To make use of this, let's produce a simpler representation of the Safe Winter Chill data. For this, let's summarize the results across all the GCMs. We'll also duplicate the historic data and assign one of each of the duplicates to each SSP scenario. This is needed for easily plotting the full time series, disaggregated by SSP.
```{r}
hist_results <- results[which(results$GCM == "none"),]
hist_results$SSP <- "SSP1"
hist_results_2 <- hist_results
hist_results_2$SSP <- "SSP2"
hist_results_3 <- hist_results
hist_results_3$SSP <- "SSP3"
hist_results_4 <- hist_results
hist_results_4$SSP <- "SSP5"
hist_results <- rbind(hist_results,
hist_results_2,
hist_results_3,
hist_results_4)
future_results <- results[which(!results$GCM == "none"),]
GCM_aggregate <- aggregate(
future_results$SWC,
by=list(future_results$Metric,
future_results$SSP,
future_results$Year),
FUN=mean)
colnames(GCM_aggregate) <- c("Metric",
"SSP",
"Year",
"SWC")
SSP_Time_series<-rbind(hist_results[,c("Metric",
"SSP",
"Year",
"SWC")],
GCM_aggregate)
```
Now we can make a line plot showing changes in Safe Winter Chill over the two SSP scenarios for all of the chill metrics.
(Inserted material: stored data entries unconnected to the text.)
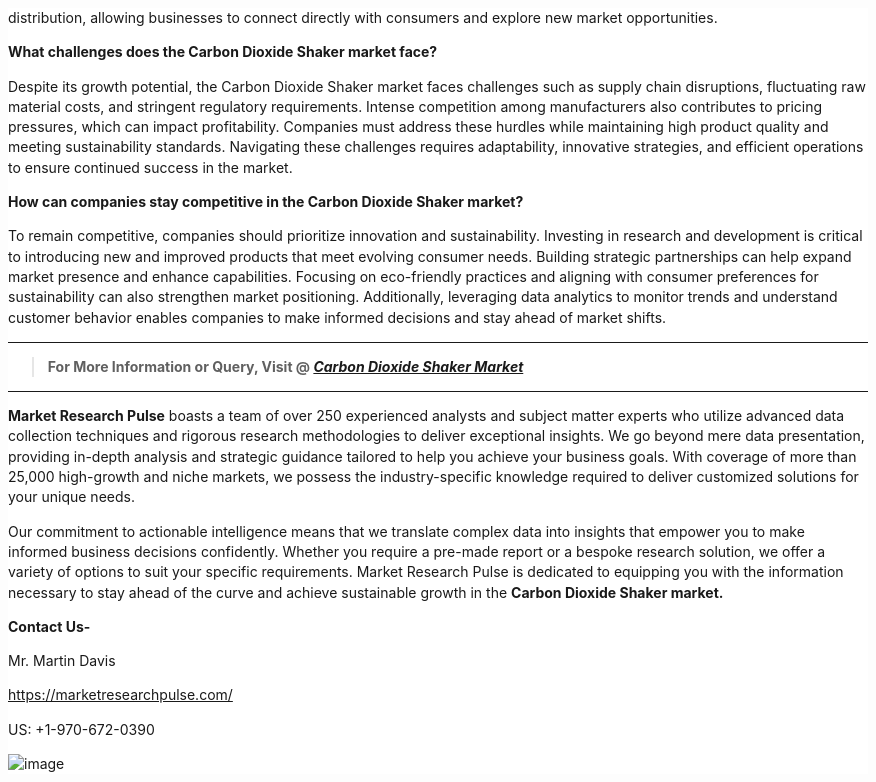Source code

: distribution, allowing businesses to connect directly with consumers and explore new market opportunities.</p><p><strong>What challenges does the Carbon Dioxide Shaker market face?</strong></p><p>Despite its growth potential, the Carbon Dioxide Shaker market faces challenges such as supply chain disruptions, fluctuating raw material costs, and stringent regulatory requirements. Intense competition among manufacturers also contributes to pricing pressures, which can impact profitability. Companies must address these hurdles while maintaining high product quality and meeting sustainability standards. Navigating these challenges requires adaptability, innovative strategies, and efficient operations to ensure continued success in the market.</p><p><strong>How can companies stay competitive in the Carbon Dioxide Shaker market?</strong></p><p>To remain competitive, companies should prioritize innovation and sustainability. Investing in research and development is critical to introducing new and improved products that meet evolving consumer needs. Building strategic partnerships can help expand market presence and enhance capabilities. Focusing on eco-friendly practices and aligning with consumer preferences for sustainability can also strengthen market positioning. Additionally, leveraging data analytics to monitor trends and understand customer behavior enables companies to make informed decisions and stay ahead of market shifts.</p><hr /><blockquote><p><strong>For More Information or Query, Visit @&nbsp;<em><a href="https://marketresearchpulse.com/report/67659/carbon-dioxide-shaker-market?utm_source=Linkedin&utm_medium=052">Carbon Dioxide Shaker Market</a></em></strong></p></blockquote><hr /><p><strong>Market Research Pulse</strong> boasts a team of over 250 experienced analysts and subject matter experts who utilize advanced data collection techniques and rigorous research methodologies to deliver exceptional insights. We go beyond mere data presentation, providing in-depth analysis and strategic guidance tailored to help you achieve your business goals. With coverage of more than 25,000 high-growth and niche markets, we possess the industry-specific knowledge required to deliver customized solutions for your unique needs.</p><p>Our commitment to actionable intelligence means that we translate complex data into insights that empower you to make informed business decisions confidently. Whether you require a pre-made report or a bespoke research solution, we offer a variety of options to suit your specific requirements. Market Research Pulse is dedicated to equipping you with the information necessary to stay ahead of the curve and achieve sustainable growth in the <strong>Carbon Dioxide Shaker market.</strong></p><p><strong>Contact Us-</strong></p><p>Mr. Martin Davis</p><p>https://marketresearchpulse.com/</p><p>US: +1-970-672-0390</p>
![image](https://github.com/user-attachments/assets/583f3c68-3739-4c58-8a61-f76303e69281)

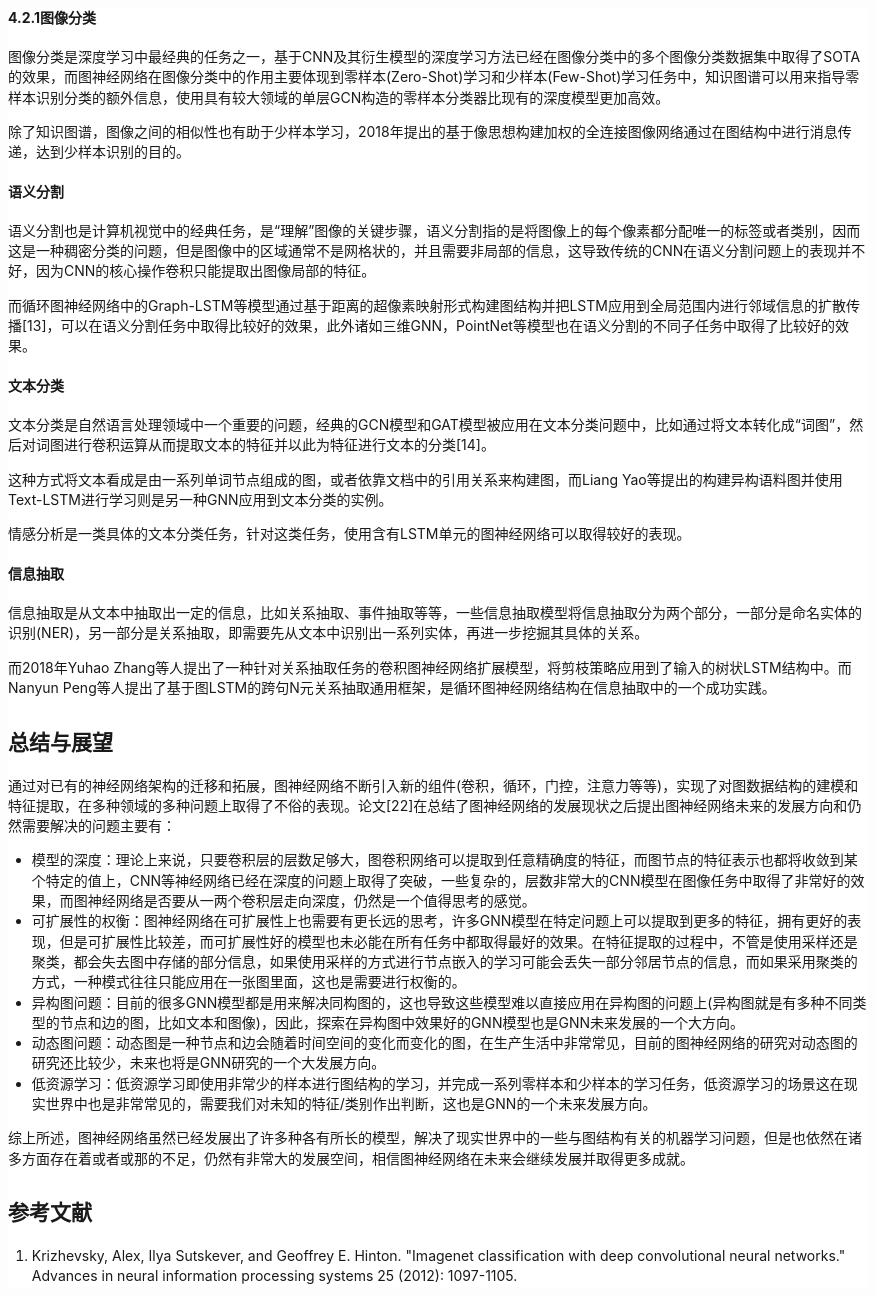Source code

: #### 4.2.1图像分类

图像分类是深度学习中最经典的任务之一，基于CNN及其衍生模型的深度学习方法已经在图像分类中的多个图像分类数据集中取得了SOTA的效果，而图神经网络在图像分类中的作用主要体现到零样本(Zero-Shot)学习和少样本(Few-Shot)学习任务中，知识图谱可以用来指导零样本识别分类的额外信息，使用具有较大领域的单层GCN构造的零样本分类器比现有的深度模型更加高效。

除了知识图谱，图像之间的相似性也有助于少样本学习，2018年提出的基于像思想构建加权的全连接图像网络通过在图结构中进行消息传递，达到少样本识别的目的。

#### 语义分割

语义分割也是计算机视觉中的经典任务，是“理解”图像的关键步骤，语义分割指的是将图像上的每个像素都分配唯一的标签或者类别，因而这是一种稠密分类的问题，但是图像中的区域通常不是网格状的，并且需要非局部的信息，这导致传统的CNN在语义分割问题上的表现并不好，因为CNN的核心操作卷积只能提取出图像局部的特征。

而循环图神经网络中的Graph-LSTM等模型通过基于距离的超像素映射形式构建图结构并把LSTM应用到全局范围内进行邻域信息的扩散传播[13]，可以在语义分割任务中取得比较好的效果，此外诸如三维GNN，PointNet等模型也在语义分割的不同子任务中取得了比较好的效果。

#### 文本分类

文本分类是自然语言处理领域中一个重要的问题，经典的GCN模型和GAT模型被应用在文本分类问题中，比如通过将文本转化成“词图”，然后对词图进行卷积运算从而提取文本的特征并以此为特征进行文本的分类[14]。

这种方式将文本看成是由一系列单词节点组成的图，或者依靠文档中的引用关系来构建图，而Liang Yao等提出的构建异构语料图并使用Text-LSTM进行学习则是另一种GNN应用到文本分类的实例。

情感分析是一类具体的文本分类任务，针对这类任务，使用含有LSTM单元的图神经网络可以取得较好的表现。

#### 信息抽取

信息抽取是从文本中抽取出一定的信息，比如关系抽取、事件抽取等等，一些信息抽取模型将信息抽取分为两个部分，一部分是命名实体的识别(NER)，另一部分是关系抽取，即需要先从文本中识别出一系列实体，再进一步挖掘其具体的关系。

而2018年Yuhao Zhang等人提出了一种针对关系抽取任务的卷积图神经网络扩展模型，将剪枝策略应用到了输入的树状LSTM结构中。而Nanyun Peng等人提出了基于图LSTM的跨句N元关系抽取通用框架，是循环图神经网络结构在信息抽取中的一个成功实践。

## 总结与展望

通过对已有的神经网络架构的迁移和拓展，图神经网络不断引入新的组件(卷积，循环，门控，注意力等等)，实现了对图数据结构的建模和特征提取，在多种领域的多种问题上取得了不俗的表现。论文[22]在总结了图神经网络的发展现状之后提出图神经网络未来的发展方向和仍然需要解决的问题主要有：

- 模型的深度：理论上来说，只要卷积层的层数足够大，图卷积网络可以提取到任意精确度的特征，而图节点的特征表示也都将收敛到某个特定的值上，CNN等神经网络已经在深度的问题上取得了突破，一些复杂的，层数非常大的CNN模型在图像任务中取得了非常好的效果，而图神经网络是否要从一两个卷积层走向深度，仍然是一个值得思考的感觉。
- 可扩展性的权衡：图神经网络在可扩展性上也需要有更长远的思考，许多GNN模型在特定问题上可以提取到更多的特征，拥有更好的表现，但是可扩展性比较差，而可扩展性好的模型也未必能在所有任务中都取得最好的效果。在特征提取的过程中，不管是使用采样还是聚类，都会失去图中存储的部分信息，如果使用采样的方式进行节点嵌入的学习可能会丢失一部分邻居节点的信息，而如果采用聚类的方式，一种模式往往只能应用在一张图里面，这也是需要进行权衡的。
- 异构图问题：目前的很多GNN模型都是用来解决同构图的，这也导致这些模型难以直接应用在异构图的问题上(异构图就是有多种不同类型的节点和边的图，比如文本和图像)，因此，探索在异构图中效果好的GNN模型也是GNN未来发展的一个大方向。
- 动态图问题：动态图是一种节点和边会随着时间空间的变化而变化的图，在生产生活中非常常见，目前的图神经网络的研究对动态图的研究还比较少，未来也将是GNN研究的一个大发展方向。
- 低资源学习：低资源学习即使用非常少的样本进行图结构的学习，并完成一系列零样本和少样本的学习任务，低资源学习的场景这在现实世界中也是非常常见的，需要我们对未知的特征/类别作出判断，这也是GNN的一个未来发展方向。



综上所述，图神经网络虽然已经发展出了许多种各有所长的模型，解决了现实世界中的一些与图结构有关的机器学习问题，但是也依然在诸多方面存在着或者或那的不足，仍然有非常大的发展空间，相信图神经网络在未来会继续发展并取得更多成就。

## 参考文献

1. Krizhevsky, Alex, Ilya Sutskever, and Geoffrey E. Hinton. "Imagenet classification with deep convolutional neural networks." Advances in neural information processing systems 25 (2012): 1097-1105.
   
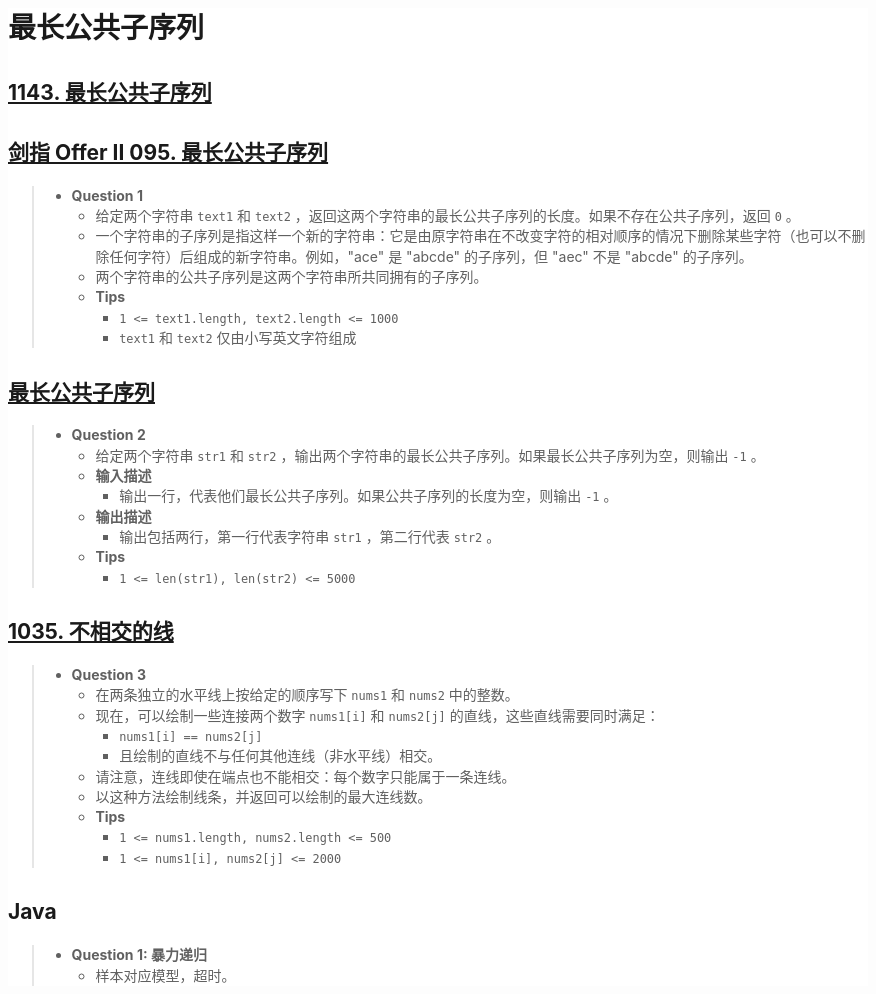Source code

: # 最长公共子序列

## [1143. 最长公共子序列](https://leetcode.cn/problems/longest-common-subsequence/)

## [剑指 Offer II 095. 最长公共子序列](https://leetcode.cn/problems/qJnOS7/)

> - **Question 1**
>   - 给定两个字符串 `text1` 和 `text2` ，返回这两个字符串的最长公共子序列的长度。如果不存在公共子序列，返回 `0` 。
>   - 一个字符串的子序列是指这样一个新的字符串：它是由原字符串在不改变字符的相对顺序的情况下删除某些字符（也可以不删除任何字符）后组成的新字符串。例如，"ace" 是 "abcde" 的子序列，但 "aec" 不是 "abcde" 的子序列。
>   - 两个字符串的公共子序列是这两个字符串所共同拥有的子序列。
>   - **Tips**
>     - `1 <= text1.length, text2.length <= 1000`
>     - `text1` 和 `text2` 仅由小写英文字符组成

## [最长公共子序列](https://www.nowcoder.com/practice/4727c06b9ee9446cab2e859b4bb86bb8)

> - **Question 2**
>   - 给定两个字符串 `str1` 和 `str2` ，输出两个字符串的最长公共子序列。如果最长公共子序列为空，则输出 `-1` 。
>   - **输入描述**
>     - 输出一行，代表他们最长公共子序列。如果公共子序列的长度为空，则输出 `-1` 。
>   - **输出描述**
>     - 输出包括两行，第一行代表字符串 `str1` ，第二行代表 `str2` 。
>   - **Tips**
>     - `1 <= len(str1), len(str2) <= 5000`

## [1035. 不相交的线](https://leetcode.cn/problems/uncrossed-lines/)

> - **Question 3**
>   - 在两条独立的水平线上按给定的顺序写下 `nums1` 和 `nums2` 中的整数。
>   - 现在，可以绘制一些连接两个数字 `nums1[i]` 和 `nums2[j]` 的直线，这些直线需要同时满足：
>     - `nums1[i] == nums2[j]`
>     - 且绘制的直线不与任何其他连线（非水平线）相交。
>   - 请注意，连线即使在端点也不能相交：每个数字只能属于一条连线。
>   - 以这种方法绘制线条，并返回可以绘制的最大连线数。
>   - **Tips**
>     - `1 <= nums1.length, nums2.length <= 500`
>     - `1 <= nums1[i], nums2[j] <= 2000`

## Java

> - **Question 1: 暴力递归**
>   - 样本对应模型，超时。
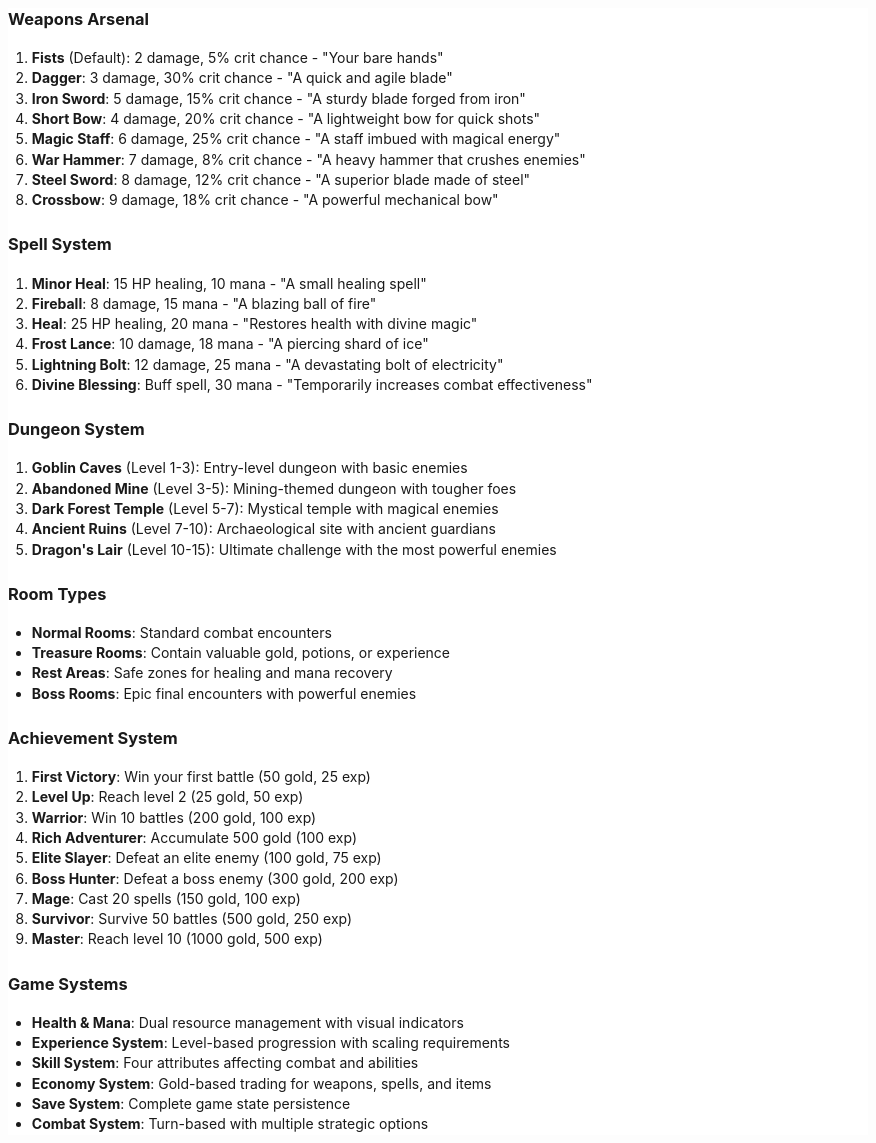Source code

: ### Weapons Arsenal
1. **Fists** (Default): 2 damage, 5% crit chance - "Your bare hands"
2. **Dagger**: 3 damage, 30% crit chance - "A quick and agile blade"
3. **Iron Sword**: 5 damage, 15% crit chance - "A sturdy blade forged from iron"
4. **Short Bow**: 4 damage, 20% crit chance - "A lightweight bow for quick shots"
5. **Magic Staff**: 6 damage, 25% crit chance - "A staff imbued with magical energy"
6. **War Hammer**: 7 damage, 8% crit chance - "A heavy hammer that crushes enemies"
7. **Steel Sword**: 8 damage, 12% crit chance - "A superior blade made of steel"
8. **Crossbow**: 9 damage, 18% crit chance - "A powerful mechanical bow"

### Spell System
1. **Minor Heal**: 15 HP healing, 10 mana - "A small healing spell"
2. **Fireball**: 8 damage, 15 mana - "A blazing ball of fire"
3. **Heal**: 25 HP healing, 20 mana - "Restores health with divine magic"
4. **Frost Lance**: 10 damage, 18 mana - "A piercing shard of ice"
5. **Lightning Bolt**: 12 damage, 25 mana - "A devastating bolt of electricity"
6. **Divine Blessing**: Buff spell, 30 mana - "Temporarily increases combat effectiveness"

### Dungeon System
1. **Goblin Caves** (Level 1-3): Entry-level dungeon with basic enemies
2. **Abandoned Mine** (Level 3-5): Mining-themed dungeon with tougher foes
3. **Dark Forest Temple** (Level 5-7): Mystical temple with magical enemies
4. **Ancient Ruins** (Level 7-10): Archaeological site with ancient guardians
5. **Dragon's Lair** (Level 10-15): Ultimate challenge with the most powerful enemies

### Room Types
- **Normal Rooms**: Standard combat encounters
- **Treasure Rooms**: Contain valuable gold, potions, or experience
- **Rest Areas**: Safe zones for healing and mana recovery
- **Boss Rooms**: Epic final encounters with powerful enemies

### Achievement System
1. **First Victory**: Win your first battle (50 gold, 25 exp)
2. **Level Up**: Reach level 2 (25 gold, 50 exp)
3. **Warrior**: Win 10 battles (200 gold, 100 exp)
4. **Rich Adventurer**: Accumulate 500 gold (100 exp)
5. **Elite Slayer**: Defeat an elite enemy (100 gold, 75 exp)
6. **Boss Hunter**: Defeat a boss enemy (300 gold, 200 exp)
7. **Mage**: Cast 20 spells (150 gold, 100 exp)
8. **Survivor**: Survive 50 battles (500 gold, 250 exp)
9. **Master**: Reach level 10 (1000 gold, 500 exp)

### Game Systems
- **Health & Mana**: Dual resource management with visual indicators
- **Experience System**: Level-based progression with scaling requirements
- **Skill System**: Four attributes affecting combat and abilities
- **Economy System**: Gold-based trading for weapons, spells, and items
- **Save System**: Complete game state persistence
- **Combat System**: Turn-based with multiple strategic options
This is very similar to the procedures above, except that now we're using the `geom_line` command rather than `geom_tile` (there are some more minor differences).
```{r}
SSP_Time_series$Year <- as.numeric(SSP_Time_series$Year)
chill_change_plot<-
ggplot(data = SSP_Time_series,
aes(x = Year,
y = SWC,
col = factor(Metric,
levels = metrics))) +
geom_line(lwd = 1.3) +
facet_wrap(~SSP,
nrow = 4) +
theme_bw(base_size = 10) +
labs(col = "Change in\nSafe Winter Chill\nsince 1980") +
scale_color_discrete(labels = model_labels) +
scale_y_continuous(labels = scales::percent) +
theme(strip.background = element_blank(),
strip.text = element_text(face = "bold")) +
ylab("Safe Winter Chill")
chill_change_plot
```
Now as a final step, we'll convert this into a moving picture using the `transition_reveal` function from the [`gganimate`](https://cran.r-project.org/web/packages/gganimate/gganimate.pdf) package. We'll save the resulting animation.
```{r, eval=FALSE}
library(gganimate)
library(gifski)
library(png)
library(transformr)
ccp<-chill_change_plot +
transition_reveal(Year)
animate(ccp, fps = 10)
anim_save("data/chill_comparison_animation.gif",
animation = last_animation())
```
![Animation of chill development over time, relative to 1980 and evaluated with 13 chill models (note that this was loaded from the image we just produced - real-time generation did not work in the knitting procedure that produced this book)](data/chill_comparison_animation.gif)
## `Exercises` on chill model comparison {-#exercises_chill_model_comparison}
Please document all results of the following assignments in your `learning logbook`.
1) Perform a similar analysis for the location you've chosen for your exercises.
2) Make a heat map illustrating past and future changes in Safe Winter Chill, relative to a past scenario, for the 13 chill models used here
3) Produce an animated line plot of your results (summarizing Safe Winter Chill across all the GCMs).